Stored items:
=== Begin Enclosure ===

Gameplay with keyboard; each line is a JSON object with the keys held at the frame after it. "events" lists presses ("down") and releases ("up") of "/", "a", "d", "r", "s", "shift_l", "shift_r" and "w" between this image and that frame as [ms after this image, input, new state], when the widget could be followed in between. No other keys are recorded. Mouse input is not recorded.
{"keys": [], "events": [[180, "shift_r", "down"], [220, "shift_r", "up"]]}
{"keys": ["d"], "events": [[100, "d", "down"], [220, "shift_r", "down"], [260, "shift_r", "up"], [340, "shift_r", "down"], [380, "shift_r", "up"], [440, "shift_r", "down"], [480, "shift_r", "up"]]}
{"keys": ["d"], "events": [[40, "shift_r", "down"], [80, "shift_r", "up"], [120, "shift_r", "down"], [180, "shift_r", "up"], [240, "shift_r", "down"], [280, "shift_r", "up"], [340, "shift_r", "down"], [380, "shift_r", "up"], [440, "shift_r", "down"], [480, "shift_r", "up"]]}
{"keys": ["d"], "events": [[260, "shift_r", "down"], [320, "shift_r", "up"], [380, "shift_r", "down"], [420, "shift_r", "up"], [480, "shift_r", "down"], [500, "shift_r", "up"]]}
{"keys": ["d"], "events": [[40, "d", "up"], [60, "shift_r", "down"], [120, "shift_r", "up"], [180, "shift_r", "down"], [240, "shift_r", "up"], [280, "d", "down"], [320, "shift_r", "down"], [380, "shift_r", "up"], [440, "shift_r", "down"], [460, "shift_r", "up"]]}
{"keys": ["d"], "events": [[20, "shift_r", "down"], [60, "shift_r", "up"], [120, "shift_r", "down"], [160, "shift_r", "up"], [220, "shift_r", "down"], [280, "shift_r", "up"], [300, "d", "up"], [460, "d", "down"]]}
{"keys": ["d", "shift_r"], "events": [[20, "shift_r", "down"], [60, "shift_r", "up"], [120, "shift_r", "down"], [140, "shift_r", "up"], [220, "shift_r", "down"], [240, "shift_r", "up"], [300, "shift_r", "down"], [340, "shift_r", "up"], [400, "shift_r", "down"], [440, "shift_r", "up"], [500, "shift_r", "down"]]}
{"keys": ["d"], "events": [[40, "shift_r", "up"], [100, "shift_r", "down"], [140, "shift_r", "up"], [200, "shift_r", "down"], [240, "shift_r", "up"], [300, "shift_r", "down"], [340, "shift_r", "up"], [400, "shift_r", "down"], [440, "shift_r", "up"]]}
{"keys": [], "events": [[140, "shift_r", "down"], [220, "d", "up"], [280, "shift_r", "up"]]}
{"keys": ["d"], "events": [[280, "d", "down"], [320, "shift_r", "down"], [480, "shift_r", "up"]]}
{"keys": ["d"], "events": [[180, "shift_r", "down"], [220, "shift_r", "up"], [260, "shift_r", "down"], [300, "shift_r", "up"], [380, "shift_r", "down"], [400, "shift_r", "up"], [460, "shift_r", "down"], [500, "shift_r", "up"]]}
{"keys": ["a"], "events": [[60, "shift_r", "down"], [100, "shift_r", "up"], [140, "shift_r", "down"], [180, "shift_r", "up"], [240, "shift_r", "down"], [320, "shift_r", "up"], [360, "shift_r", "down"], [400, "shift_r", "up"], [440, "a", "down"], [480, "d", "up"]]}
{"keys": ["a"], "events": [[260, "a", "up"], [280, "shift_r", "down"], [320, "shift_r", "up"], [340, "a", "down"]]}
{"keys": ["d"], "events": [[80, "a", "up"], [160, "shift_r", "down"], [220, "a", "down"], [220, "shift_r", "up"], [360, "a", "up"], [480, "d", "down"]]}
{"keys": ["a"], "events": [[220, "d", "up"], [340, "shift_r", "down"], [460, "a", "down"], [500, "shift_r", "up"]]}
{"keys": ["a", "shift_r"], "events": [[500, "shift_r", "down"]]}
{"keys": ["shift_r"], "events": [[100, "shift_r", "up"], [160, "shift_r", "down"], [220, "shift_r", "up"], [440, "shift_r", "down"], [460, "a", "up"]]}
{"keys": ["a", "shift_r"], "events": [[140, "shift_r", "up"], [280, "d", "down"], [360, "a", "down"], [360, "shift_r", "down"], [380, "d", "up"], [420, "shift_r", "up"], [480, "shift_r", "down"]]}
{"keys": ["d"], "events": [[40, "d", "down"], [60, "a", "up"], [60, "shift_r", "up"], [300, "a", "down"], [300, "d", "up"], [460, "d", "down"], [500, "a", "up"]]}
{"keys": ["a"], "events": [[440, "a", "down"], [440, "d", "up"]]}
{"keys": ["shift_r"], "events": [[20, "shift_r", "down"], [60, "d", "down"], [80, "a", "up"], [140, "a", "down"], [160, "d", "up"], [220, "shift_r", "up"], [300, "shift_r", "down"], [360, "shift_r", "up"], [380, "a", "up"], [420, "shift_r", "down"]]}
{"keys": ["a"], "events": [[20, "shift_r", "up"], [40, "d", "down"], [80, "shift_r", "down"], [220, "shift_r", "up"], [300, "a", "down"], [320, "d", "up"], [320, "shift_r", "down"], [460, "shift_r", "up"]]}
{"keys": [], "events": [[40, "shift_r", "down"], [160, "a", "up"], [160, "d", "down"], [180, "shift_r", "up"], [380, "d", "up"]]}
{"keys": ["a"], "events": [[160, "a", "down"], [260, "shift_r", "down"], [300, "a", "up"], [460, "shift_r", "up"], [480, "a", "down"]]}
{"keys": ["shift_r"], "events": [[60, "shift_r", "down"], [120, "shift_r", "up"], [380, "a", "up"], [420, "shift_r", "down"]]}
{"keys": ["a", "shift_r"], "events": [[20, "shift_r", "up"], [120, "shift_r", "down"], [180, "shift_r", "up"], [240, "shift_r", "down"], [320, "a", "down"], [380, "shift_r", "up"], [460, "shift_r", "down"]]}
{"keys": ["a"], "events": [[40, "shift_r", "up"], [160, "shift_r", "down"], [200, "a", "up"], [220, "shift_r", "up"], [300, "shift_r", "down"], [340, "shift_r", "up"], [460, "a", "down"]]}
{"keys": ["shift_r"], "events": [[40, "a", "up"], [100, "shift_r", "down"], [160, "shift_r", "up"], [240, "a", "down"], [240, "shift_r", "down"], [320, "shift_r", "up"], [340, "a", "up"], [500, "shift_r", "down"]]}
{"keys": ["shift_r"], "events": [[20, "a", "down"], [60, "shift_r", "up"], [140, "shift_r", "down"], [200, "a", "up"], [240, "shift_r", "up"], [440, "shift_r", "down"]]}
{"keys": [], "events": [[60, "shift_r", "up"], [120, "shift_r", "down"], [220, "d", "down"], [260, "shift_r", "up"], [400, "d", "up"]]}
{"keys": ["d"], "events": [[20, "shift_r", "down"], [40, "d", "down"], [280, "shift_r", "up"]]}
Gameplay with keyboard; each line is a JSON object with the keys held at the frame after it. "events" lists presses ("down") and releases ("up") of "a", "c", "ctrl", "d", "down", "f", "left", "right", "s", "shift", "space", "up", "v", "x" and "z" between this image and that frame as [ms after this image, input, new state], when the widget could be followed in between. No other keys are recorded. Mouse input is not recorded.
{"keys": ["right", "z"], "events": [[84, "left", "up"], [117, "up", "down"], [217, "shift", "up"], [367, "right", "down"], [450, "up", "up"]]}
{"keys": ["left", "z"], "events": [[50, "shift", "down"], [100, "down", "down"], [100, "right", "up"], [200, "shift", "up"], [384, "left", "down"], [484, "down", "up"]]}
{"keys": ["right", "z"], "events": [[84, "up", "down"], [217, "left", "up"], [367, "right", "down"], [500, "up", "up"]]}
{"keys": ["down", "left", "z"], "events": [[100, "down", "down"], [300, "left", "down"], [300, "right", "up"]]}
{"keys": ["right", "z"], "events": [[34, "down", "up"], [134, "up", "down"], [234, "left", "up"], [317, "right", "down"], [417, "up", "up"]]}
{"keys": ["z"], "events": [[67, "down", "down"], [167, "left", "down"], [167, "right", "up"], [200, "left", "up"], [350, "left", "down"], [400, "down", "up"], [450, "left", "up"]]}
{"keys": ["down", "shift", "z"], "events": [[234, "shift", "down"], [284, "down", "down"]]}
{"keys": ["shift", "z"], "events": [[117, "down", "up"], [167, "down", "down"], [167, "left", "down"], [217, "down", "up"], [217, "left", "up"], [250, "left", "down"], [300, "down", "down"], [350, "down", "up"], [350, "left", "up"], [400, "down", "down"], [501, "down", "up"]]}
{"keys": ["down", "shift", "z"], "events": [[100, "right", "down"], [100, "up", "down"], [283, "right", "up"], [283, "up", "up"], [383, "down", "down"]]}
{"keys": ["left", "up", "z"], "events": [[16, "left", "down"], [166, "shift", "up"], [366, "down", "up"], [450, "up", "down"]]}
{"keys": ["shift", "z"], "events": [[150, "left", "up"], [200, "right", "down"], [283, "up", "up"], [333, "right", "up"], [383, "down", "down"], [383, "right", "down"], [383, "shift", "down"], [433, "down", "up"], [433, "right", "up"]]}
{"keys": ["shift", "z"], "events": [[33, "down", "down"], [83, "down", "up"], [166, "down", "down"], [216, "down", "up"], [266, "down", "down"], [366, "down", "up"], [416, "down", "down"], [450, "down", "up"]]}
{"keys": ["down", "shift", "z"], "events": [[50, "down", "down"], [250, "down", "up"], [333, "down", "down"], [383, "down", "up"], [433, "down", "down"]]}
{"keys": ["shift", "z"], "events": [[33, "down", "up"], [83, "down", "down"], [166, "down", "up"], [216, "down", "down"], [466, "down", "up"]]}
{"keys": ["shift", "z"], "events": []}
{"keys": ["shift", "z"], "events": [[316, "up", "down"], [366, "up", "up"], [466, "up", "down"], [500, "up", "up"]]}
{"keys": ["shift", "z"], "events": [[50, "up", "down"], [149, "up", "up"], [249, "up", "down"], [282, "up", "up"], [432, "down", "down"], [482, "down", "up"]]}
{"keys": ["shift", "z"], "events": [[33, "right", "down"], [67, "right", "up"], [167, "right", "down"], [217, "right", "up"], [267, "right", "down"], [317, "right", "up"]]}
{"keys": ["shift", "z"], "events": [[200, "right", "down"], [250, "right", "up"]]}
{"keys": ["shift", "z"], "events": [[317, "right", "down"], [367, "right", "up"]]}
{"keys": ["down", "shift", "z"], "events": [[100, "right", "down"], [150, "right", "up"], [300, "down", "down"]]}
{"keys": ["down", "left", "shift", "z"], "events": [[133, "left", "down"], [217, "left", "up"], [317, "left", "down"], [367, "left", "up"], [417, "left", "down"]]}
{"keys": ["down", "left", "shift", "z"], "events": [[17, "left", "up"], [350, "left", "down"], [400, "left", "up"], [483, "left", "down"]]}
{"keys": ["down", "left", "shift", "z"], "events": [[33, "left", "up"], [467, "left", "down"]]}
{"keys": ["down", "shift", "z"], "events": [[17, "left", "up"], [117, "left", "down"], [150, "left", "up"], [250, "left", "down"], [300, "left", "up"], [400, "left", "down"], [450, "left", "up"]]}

=== End Enclosure ===

■ **TASK DETAILS**
If a line in the records contains the word "Gameplay", copy it out.

■ **EXERCISE RESULT**
Gameplay with keyboard; each line is a JSON object with the keys held at the frame after it. "events" lists presses ("down") and releases ("up") of "/", "a", "d", "r", "s", "shift_l", "shift_r" and "w" between this image and that frame as [ms after this image, input, new state], when the widget could be followed in between. No other keys are recorded. Mouse input is not recorded.
Gameplay with keyboard; each line is a JSON object with the keys held at the frame after it. "events" lists presses ("down") and releases ("up") of "a", "c", "ctrl", "d", "down", "f", "left", "right", "s", "shift", "space", "up", "v", "x" and "z" between this image and that frame as [ms after this image, input, new state], when the widget could be followed in between. No other keys are recorded. Mouse input is not recorded.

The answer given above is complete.